Nuclear protein HMGN2 attenuates pyocyanin-induced oxidative stress via Nrf2 signaling and inhibits Pseudomonas aeruginosa internalization in A549 cells.

Pyocyanin (PCN, 1-hydroxy-5-methyl-phenazine) is one of the most essential virulence factors of Pseudomonas aeruginosa (PA) to cause various cytotoxic effects in long-term lung infectious diseases, however the early effect of this bacterial toxin during PA infection and subsequent autonomous immune response in host cells have not been fully understood yet.

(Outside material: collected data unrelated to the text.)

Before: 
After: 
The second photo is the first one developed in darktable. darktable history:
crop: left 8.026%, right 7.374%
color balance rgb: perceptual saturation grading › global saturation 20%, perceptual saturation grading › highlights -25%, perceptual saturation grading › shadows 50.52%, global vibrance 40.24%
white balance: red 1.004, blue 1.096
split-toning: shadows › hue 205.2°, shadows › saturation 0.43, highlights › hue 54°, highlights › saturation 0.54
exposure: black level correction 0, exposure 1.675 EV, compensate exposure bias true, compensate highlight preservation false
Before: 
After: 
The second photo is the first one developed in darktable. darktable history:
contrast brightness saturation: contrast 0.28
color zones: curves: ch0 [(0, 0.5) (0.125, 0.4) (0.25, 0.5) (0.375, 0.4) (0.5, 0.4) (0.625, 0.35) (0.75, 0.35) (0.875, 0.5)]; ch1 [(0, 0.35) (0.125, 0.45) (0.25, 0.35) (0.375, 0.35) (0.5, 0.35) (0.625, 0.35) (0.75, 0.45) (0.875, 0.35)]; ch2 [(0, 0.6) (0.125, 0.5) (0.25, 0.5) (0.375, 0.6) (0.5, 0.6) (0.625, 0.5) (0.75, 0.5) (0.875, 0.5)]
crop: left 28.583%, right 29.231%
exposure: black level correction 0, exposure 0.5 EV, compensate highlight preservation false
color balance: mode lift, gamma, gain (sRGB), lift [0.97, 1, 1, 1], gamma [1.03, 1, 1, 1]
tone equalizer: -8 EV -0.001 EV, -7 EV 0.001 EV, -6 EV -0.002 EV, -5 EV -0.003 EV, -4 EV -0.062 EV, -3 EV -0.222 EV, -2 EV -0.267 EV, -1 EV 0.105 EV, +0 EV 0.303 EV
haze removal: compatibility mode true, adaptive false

Our results display that early onset of PCN stimulates Pseudomonas aeruginosa PAO1 adhesion and invasion in A549 cells via ROS production. Non-histone nuclear protein HMGN2 is found to be involved in the regulation of PCN-induced oxidative stress by promoting intracellular ROS clearance. Mechanistically, HMGN2 facilitates nuclear translocation of transcription factor Nrf2 upon PCN stimulation and in turn elevates antioxidant gene expression. We also found that actin cytoskeleton dynamics is targeted by ROS, which is to be exploited by PAO1 for host cell internalization. HMGN2 regulates actin skeleton rearrangement in both PCN-dependent and independent manners and specifically attenuates PCN-mediated PAO1 infection via ROS elimination. These results uncover a novel link between nuclear protein HMGN2 and Nrf2-mediated cellular redox circumstance and suggest roles of HMGN2 in autonomous immune response to PA infection.